Your instructions → Copy out the rows below word for word, leaving out the pictures.
Top of Records to use
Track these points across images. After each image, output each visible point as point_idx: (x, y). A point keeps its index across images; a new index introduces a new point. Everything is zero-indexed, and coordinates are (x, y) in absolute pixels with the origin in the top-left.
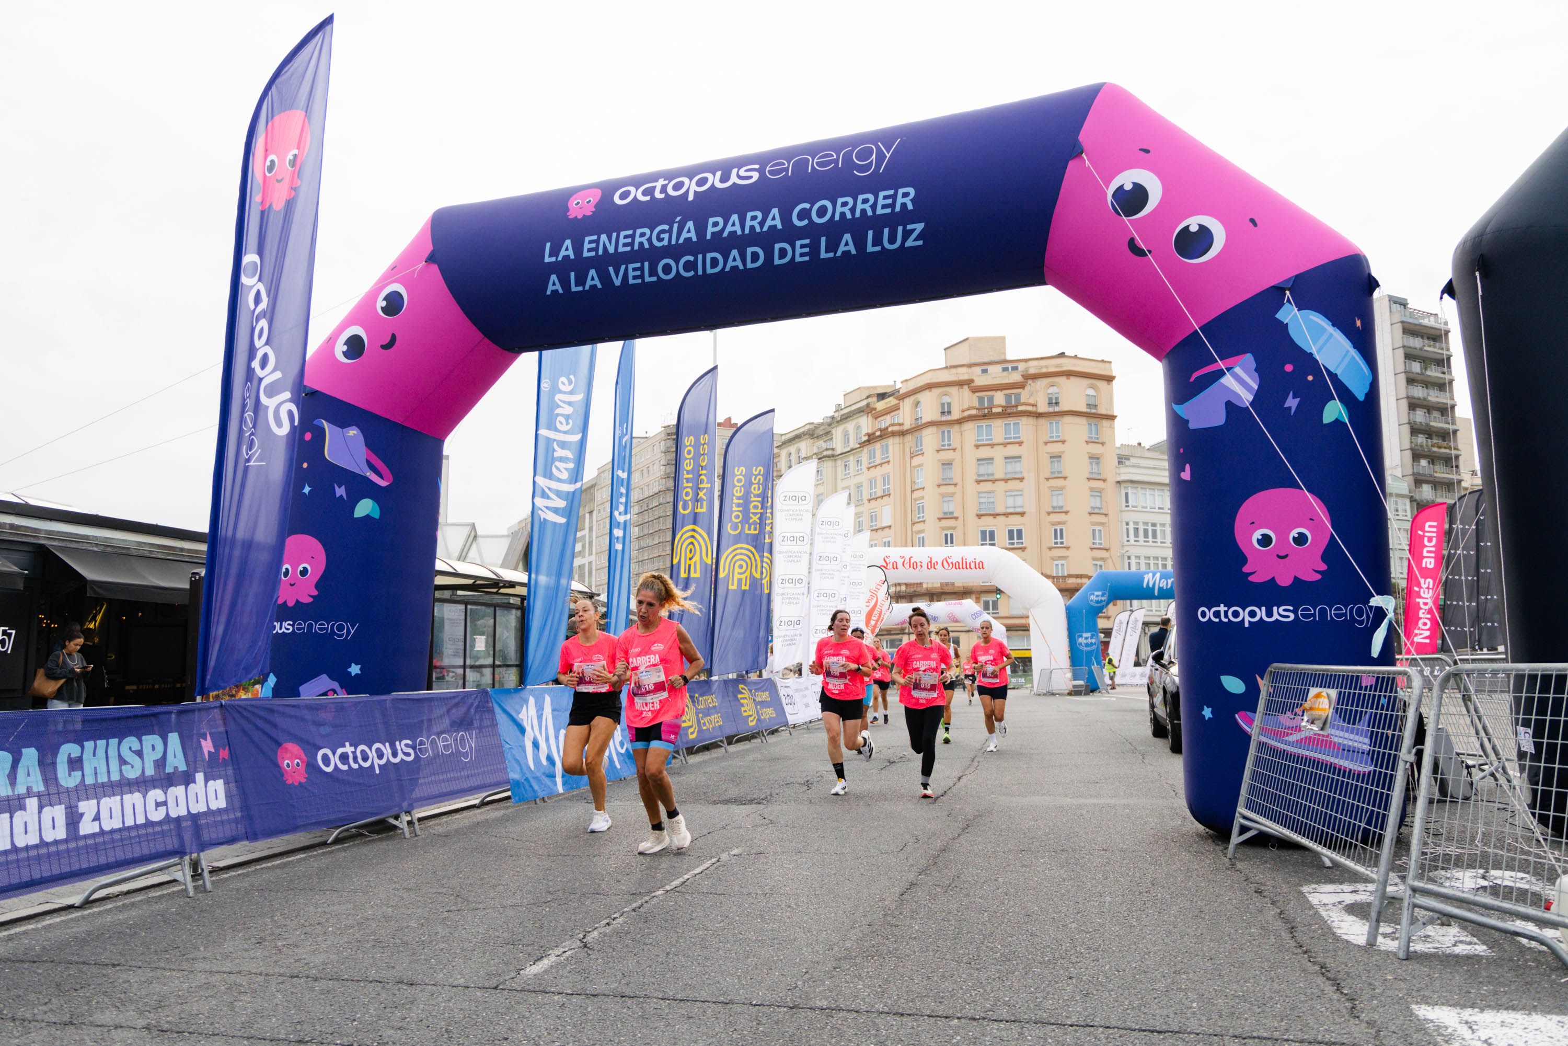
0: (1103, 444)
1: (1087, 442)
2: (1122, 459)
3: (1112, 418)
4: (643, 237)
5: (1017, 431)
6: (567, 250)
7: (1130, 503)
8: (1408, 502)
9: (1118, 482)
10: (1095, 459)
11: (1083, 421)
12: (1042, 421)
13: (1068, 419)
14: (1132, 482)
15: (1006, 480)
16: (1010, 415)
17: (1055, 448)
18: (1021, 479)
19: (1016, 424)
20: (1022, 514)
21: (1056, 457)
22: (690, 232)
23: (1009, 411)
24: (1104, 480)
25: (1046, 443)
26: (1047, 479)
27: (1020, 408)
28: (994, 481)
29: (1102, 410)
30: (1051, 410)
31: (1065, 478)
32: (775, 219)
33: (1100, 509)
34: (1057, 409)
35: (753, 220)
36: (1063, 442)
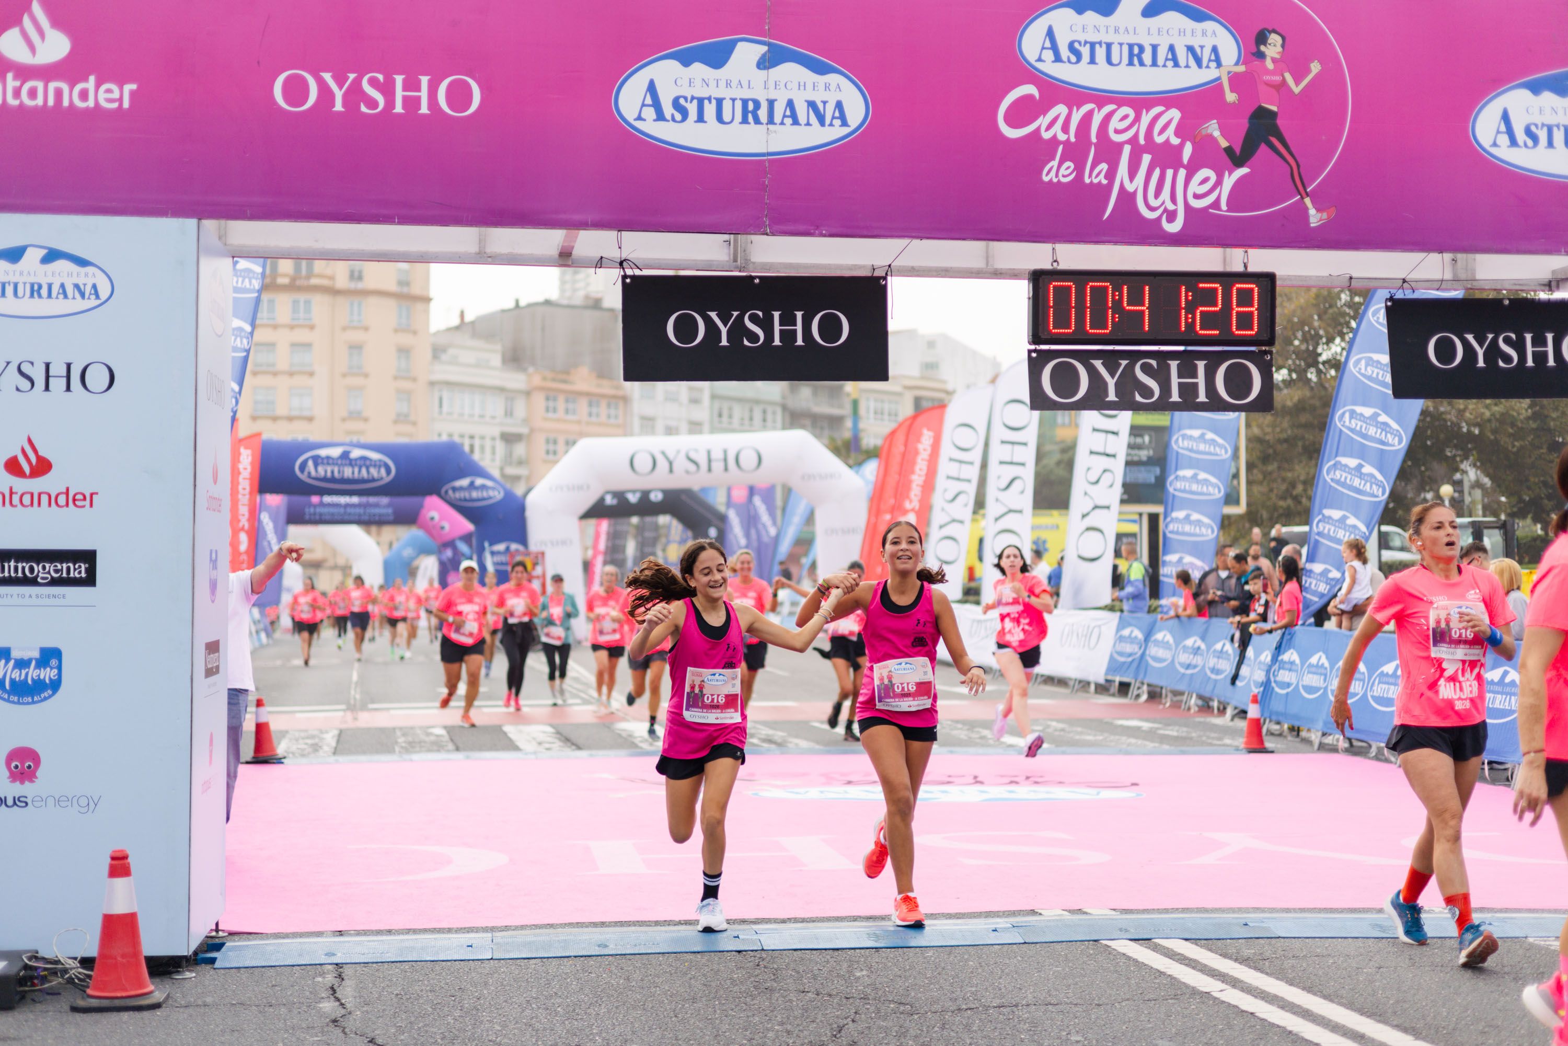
Bottom of Records to use
Exercise response →
Track these points across images. After each image, output each visible point as point_idx: (x, y). A point keeps its index across images; a new index introduces a new point. Everything is zero-indexed, and coordinates are (x, y) in absolute pixels with the origin in the top-left.
0: (1103, 444)
1: (1087, 442)
2: (1122, 459)
3: (1112, 418)
4: (643, 237)
5: (1017, 431)
6: (567, 250)
7: (1130, 503)
8: (1408, 502)
9: (1118, 482)
10: (1095, 459)
11: (1083, 421)
12: (1042, 421)
13: (1068, 419)
14: (1132, 482)
15: (1006, 480)
16: (1010, 415)
17: (1055, 448)
18: (1021, 479)
19: (1016, 424)
20: (1022, 514)
21: (1056, 457)
22: (690, 232)
23: (1009, 411)
24: (1104, 480)
25: (1046, 443)
26: (1047, 479)
27: (1020, 408)
28: (994, 481)
29: (1102, 410)
30: (1051, 410)
31: (1065, 478)
32: (775, 219)
33: (1100, 509)
34: (1057, 409)
35: (753, 220)
36: (1063, 442)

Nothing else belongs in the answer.